Parashat Bereshit, the opening passage in our annual cycle of Torah reading, introduces us to a number of characters whose apparent longevity strains credulity.  

In Genesis, chapter 5, we meet Enosh, who lives to 905 years.  Mahalalel, 895 years. Jared, 962 years. Methuselah, oldest man of the Hebrew Bible, 969 years.  We learn that Adam, long after having raised Cain and Abel, whose tragic story is the stuff of every parent’s worst nightmare, went back to childrearing at the age of 130 years, named this third child Seth, lived another 800 years, and died at the age of 930.  Seth makes it to 912 years. And the chapter ends by introducing us to Noah, who didn’t even start having kids until he was 500 years old!

Rabbi Leo Abrami, who died last year at 86–an entirely respectable lifespan for a man of our times–summarized the literature on this subject:

“The ages attributed to the early human ancestors in Genesis,” he notes, 

are quite unlike those we are accustomed to in our modern world….  These extremely long life spans were explained in many ways. Josephus [the great first-century Roman-Jewish historian] writes that it may have been a function of their diet, or that God allowed them to live so long because they were close to the initial creation of man and were “beloved by God.”  Nachmanides [the RaMBaN, or Moses ben Nachman, who lived in 13th Century Spain] explains that since early man was more perfect biologically, people lived much longer…. Modern archeological discoveries provide a new way of approaching these long life spans…. [An ancient Sumerian] [c]uneiform document [that is almost 3,800 years old] enumerates the names of eight kings who reigned before the flood according to Sumerian saga, and their ages happen to be multiples of 3600… (Abrami, Leo Michel.  “The Ages of the Personalities in Genesis,” Jewish Bible Quarterly, Vol. 39, No. 4.  October-December 2011). 

And, Professor Brian Abrahamson, an Australian Bible scholar, recently performed a factorial analysis of the ages of Biblical figures and concluded that several of them appear to be multiples of 19.  Methuselah’s 969 years correspond to 51 times 19. Noah lived 950 years, or 50 times 19. Seth lived 912 years, or 48 times 19. And Adam himself lived 930 years which is or 49 times 19… minus 1 (possibly, the professor conjectures, because Adam committed a major sin). This is, indeed, an amazing sequence of multiples of 19, which led Abrahamson to conclude that these numbers must have had a symbolic meaning in antiquity. 

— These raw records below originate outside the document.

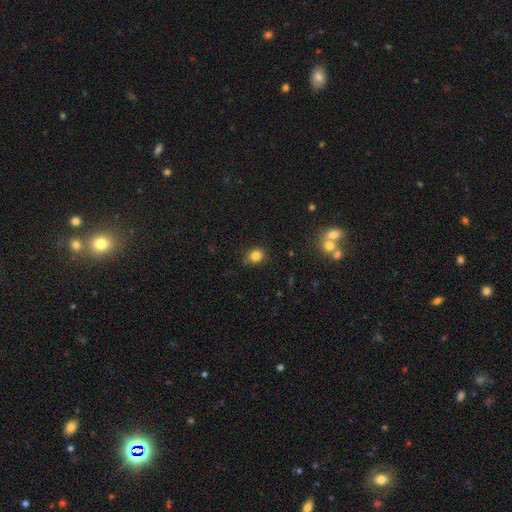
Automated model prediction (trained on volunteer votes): Q: Smooth or featured?
A: smooth (82%); runner-up: star or artifact (13%)
Q: How rounded?
A: round (70%); runner-up: in between (29%)
Q: Merging?
A: none (78%); runner-up: minor disturbance (17%)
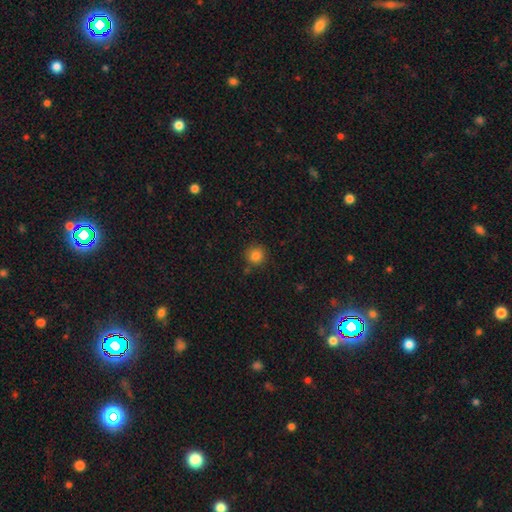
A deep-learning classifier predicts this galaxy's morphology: Q: Smooth or featured?
A: smooth (83%); runner-up: star or artifact (12%)
Q: How rounded?
A: round (94%); runner-up: in between (5%)
Q: Merging?
A: none (84%); runner-up: minor disturbance (9%)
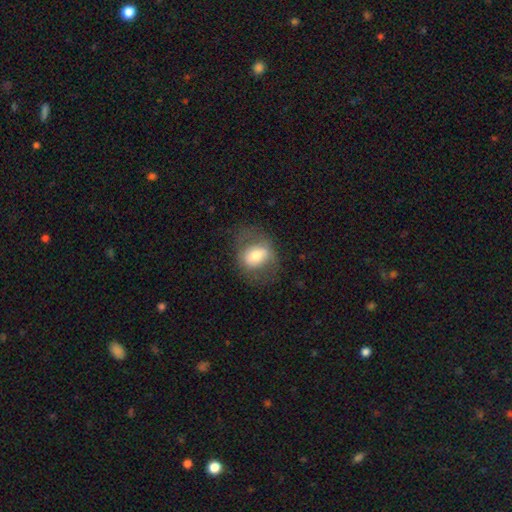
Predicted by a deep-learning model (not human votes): Smooth or featured?
  - smooth: 56% *
  - featured or disk: 36%
  - star or artifact: 8%
How rounded?
  - in between: 56% *
  - round: 42%
  - cigar-shaped: 2%
Merging?
  - none: 66% *
  - minor disturbance: 18%
  - major disturbance: 14%
  - merger: 1%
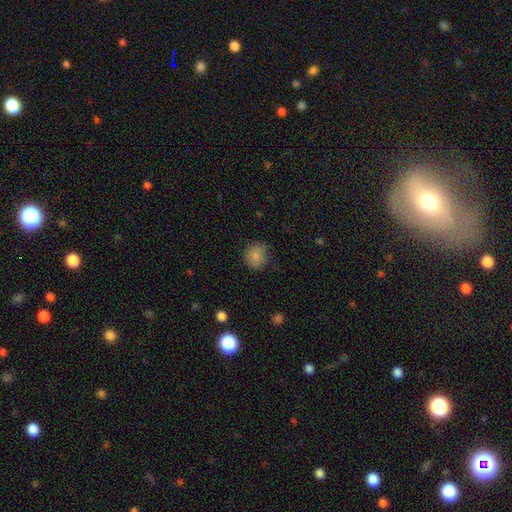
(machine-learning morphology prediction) type=smooth (84%); roundness=round (77%); merging=none (78%).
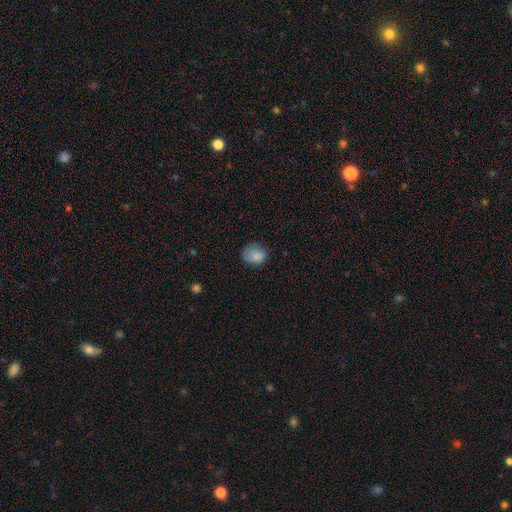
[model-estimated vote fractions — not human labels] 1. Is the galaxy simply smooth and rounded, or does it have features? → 84% smooth, 9% star or artifact, 7% featured or disk.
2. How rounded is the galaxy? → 69% round, 30% in between, 1% cigar-shaped.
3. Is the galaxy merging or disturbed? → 66% none, 24% minor disturbance, 8% major disturbance, 1% merger.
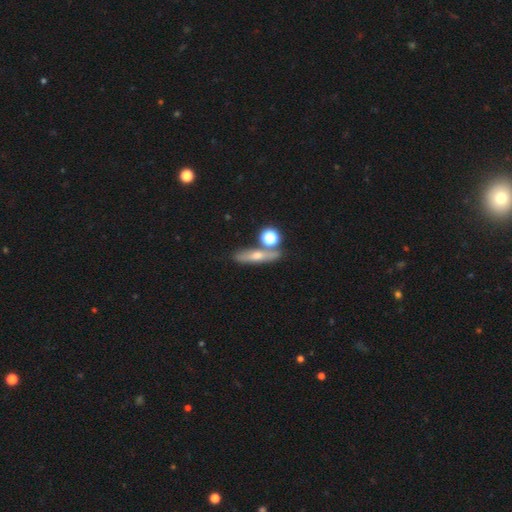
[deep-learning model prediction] smooth_or_featured: featured or disk (p=0.44) [alt: smooth p=0.42]
merging: none (p=0.70) [alt: merger p=0.14]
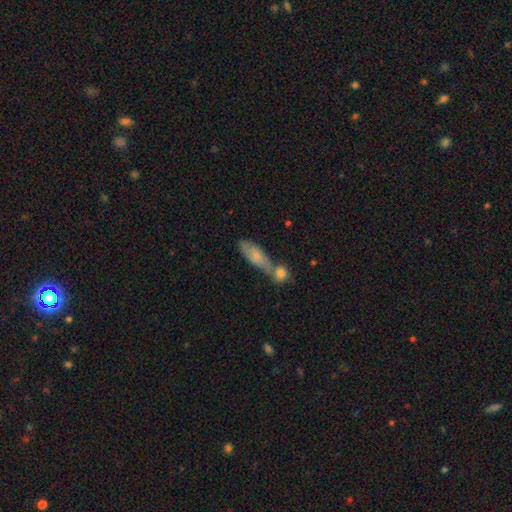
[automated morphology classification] The model was most divided on "merging": merger: 48%, none: 33%, minor disturbance: 14%, major disturbance: 6%. More confident: smooth or featured — smooth (65%); how rounded — in between (64%).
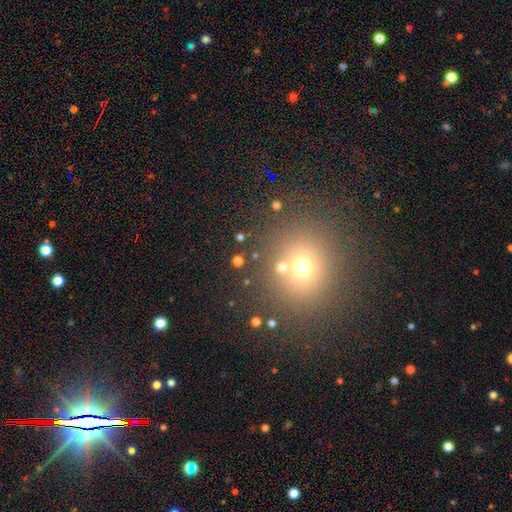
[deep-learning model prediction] Q: Smooth or featured?
A: smooth (58%); runner-up: star or artifact (30%)
Q: How rounded?
A: round (83%); runner-up: in between (16%)
Q: Merging?
A: none (73%); runner-up: merger (14%)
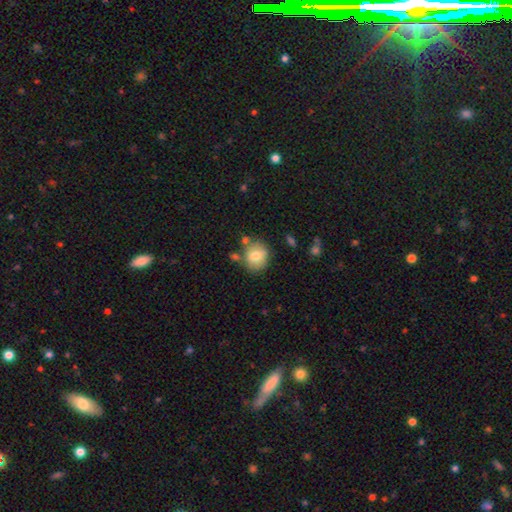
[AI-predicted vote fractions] Morphology: type=smooth (75%); roundness=round (75%); merging=none (72%).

I, for one, have a hard time visualizing my life past next Wednesday, let alone 900 some odd years from now.  Imagining life at 80 or 90 is difficult enough, although I have resigned myself to the possibility that, even then, people will still tell me that I look too young to be a rabbi.

And yet, recent studies indicate that each of us would be wise to contemplate both the opportunities and challenges afforded by increasing human longevity.  Lynda Gratton and Andrew Scott, co-authors of The 100-Year Life:  Living and Working in an Age of Longevity, note that whereas, 

For much of human history, life was well described by Thomas Hobbes as “nasty, brutish, and short,” … continued scientific, economic and social progress over the centuries has raised living standards and life expectancy.  While these benefits have not been spread equally across countries, or even within countries, in general, life is now less nasty, less brutish and certainly less short…. Over the last 200 years, best practice life expectancy has increased at a near constant rate of more than two years every decade.  If this trend continues, a child born in the UK [the authors’ home country] today has more than a 50% chance of living to 105. On average, most of these extra years of life will be healthy ones. It is as if the arc of life has been extended (Lynda Gratton and Andrew Scott, “Our life in three stages – school, work, retirement – will not survive much longer,” The Guardian (online edition), September 4, 2016).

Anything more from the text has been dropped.